» **Задание**
Что, согласно отрывку о военной истерии ниже, капитан подводной лодки записал в бортовом журнале?

» **Отрывок текста**

* * * * * * *

В обыденной жизни люди живут, не учитывая этого фактора, а в голове тем не менее возможность войны сидит, она вбивается, на это прилагаются огромные пропагандистские усилия

– Двояко. Эта странность России всегда была: с одной стороны, верят власти, реагируют на ее сигналы, а с другой стороны, не верят. В обыденной жизни люди живут, не учитывая этого фактора, а в голове тем не менее возможность войны сидит, она вбивается, на это прилагаются огромные пропагандистские усилия. Но по Москве могу сказать, что у всех скорее даже есть некое предчувствие гражданской войны больше, чем внешней войны. И это тоже возможный итог подхлестывания истерии, когда она не выплескивается вовне. Плюс быстрое накопление экономических и социальных проблем, которое может вылиться во все, что угодно. Военная истерия, безусловно, нагнетается, но насколько она будет реализована? Понимаете, ядерная война, о которой все говорят, которой грозится Путин… Слава богу, после Карибского кризиса система принятия решений о ядерном ударе стала крайне многоступенчатой, зависящей от системы команд, которые отдают живые люди. Достаточно одному из них испугаться и не отдать команду, и ничего не случится. А такое возможно. Был потрясающий американский документальный фильм о Карибском кризисе, где капитан подводной лодки не пустил торпеду, потому что не получил прямого указания ее пустить. Он не стал торпедировать русское судно, везшее ракеты на Кубу, написав в бортовом журнале: "Лично я из-за этого войну не начну". Он не остановил войну, но он дал шанс тем самым политикам вырулить ситуацию. С другой стороны, конечно, огромная опасность того, о чем писала замечательный американский историк Барбара Такман "Августовские пушки", начало Первой мировой войны, когда в последний момент все опомнились, что, мол, какая война, никто к ней не готов, никто ее не хочет, все попугать друг друга хотели, а уже ничего сделать не смогли, уже покатилось. Такая опасность, конечно, всегда есть. Потому что нельзя играть с огнем слишком долго, – говорит общественный деятель Сергей Шаров-Делоне.

* * * * * * *

» **Фрагмент набора данных**

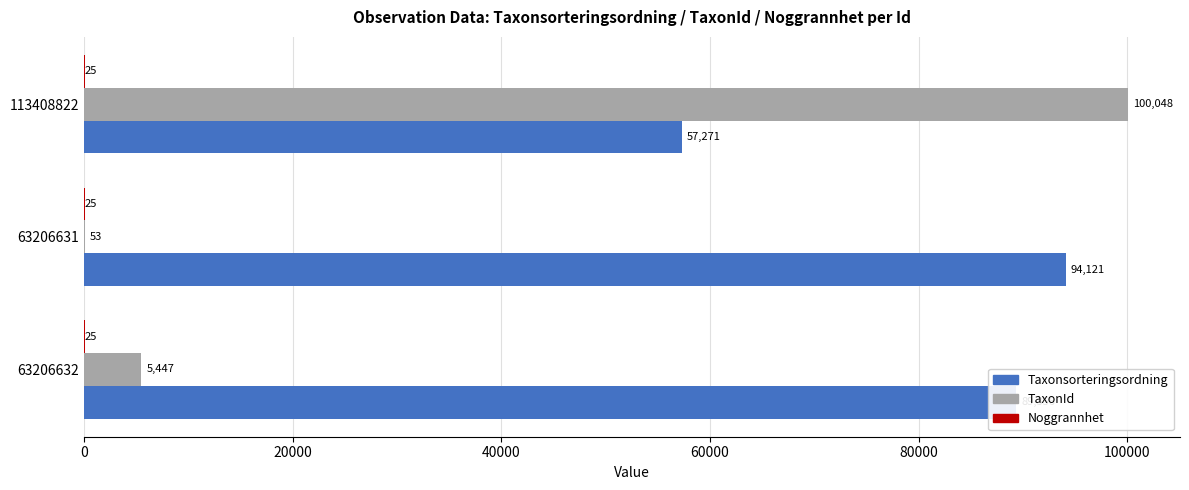

How many categories are shown in the chart?

3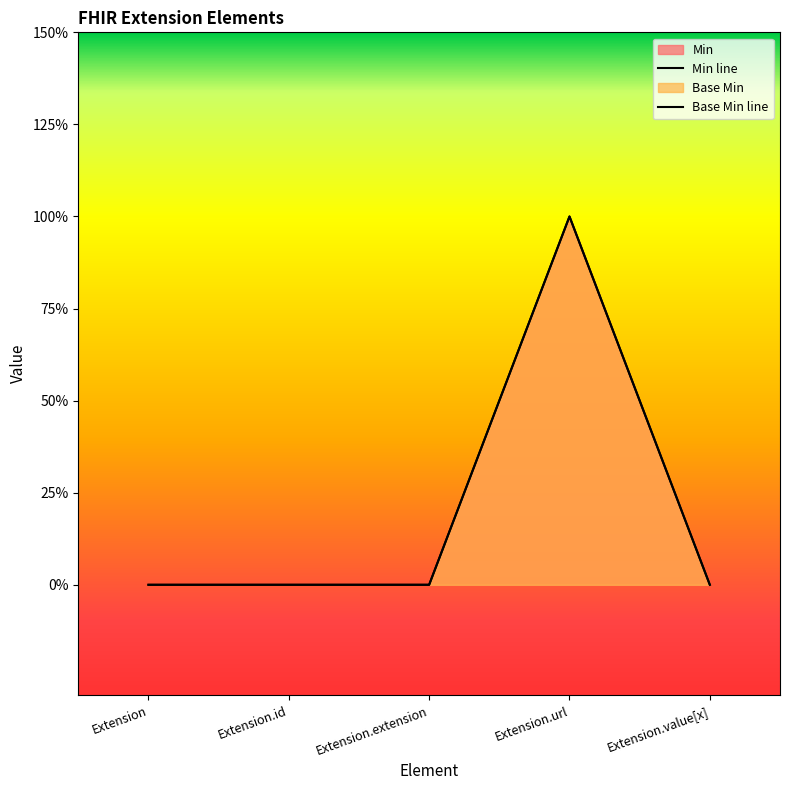

At Extension.id, list the series in order from smallest to largest.

Min, Base Min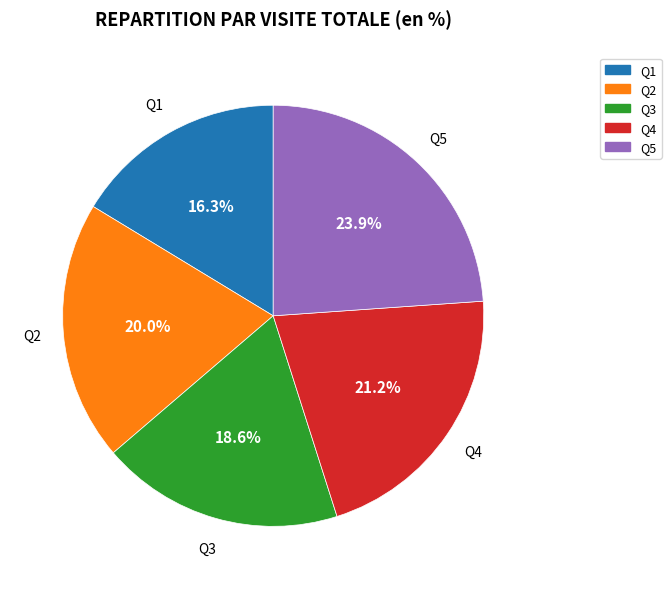

Which slice is the largest?

Q5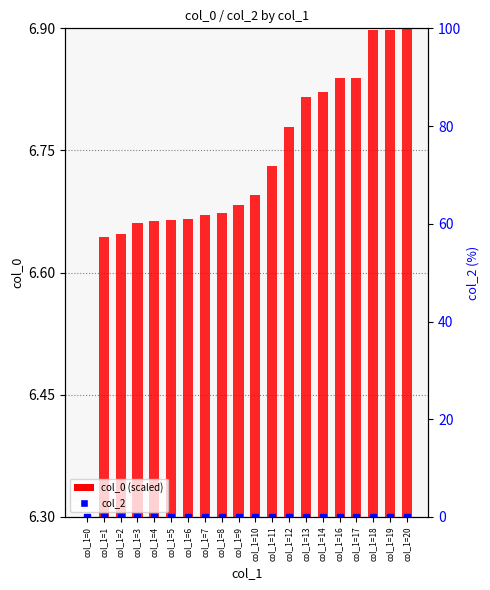

What is the spread (max minus min) of values at col_1=20?

0.6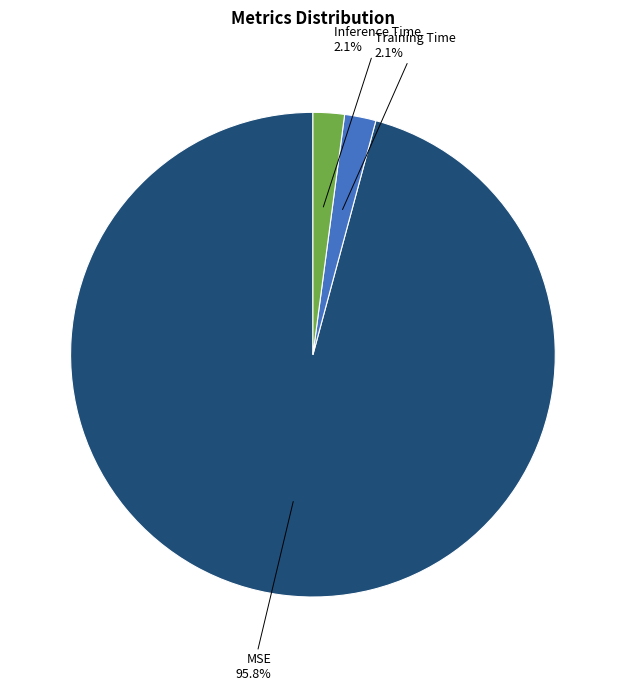

To the nearest percent, what is the difference between the largest and smallest slice percentages?

94%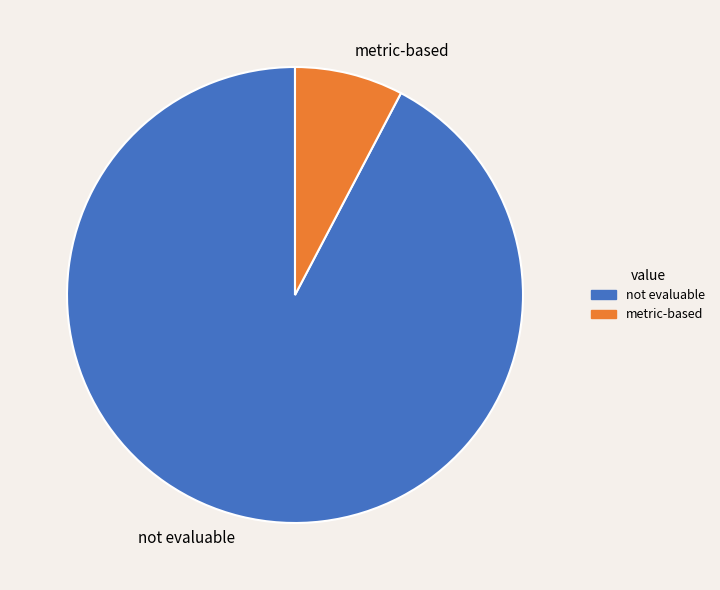

Rank the categories by value from lowest to highest.

metric-based, not evaluable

* * * * * * *

» **Готовое решение**
«Лично я из-за этого войну не начну».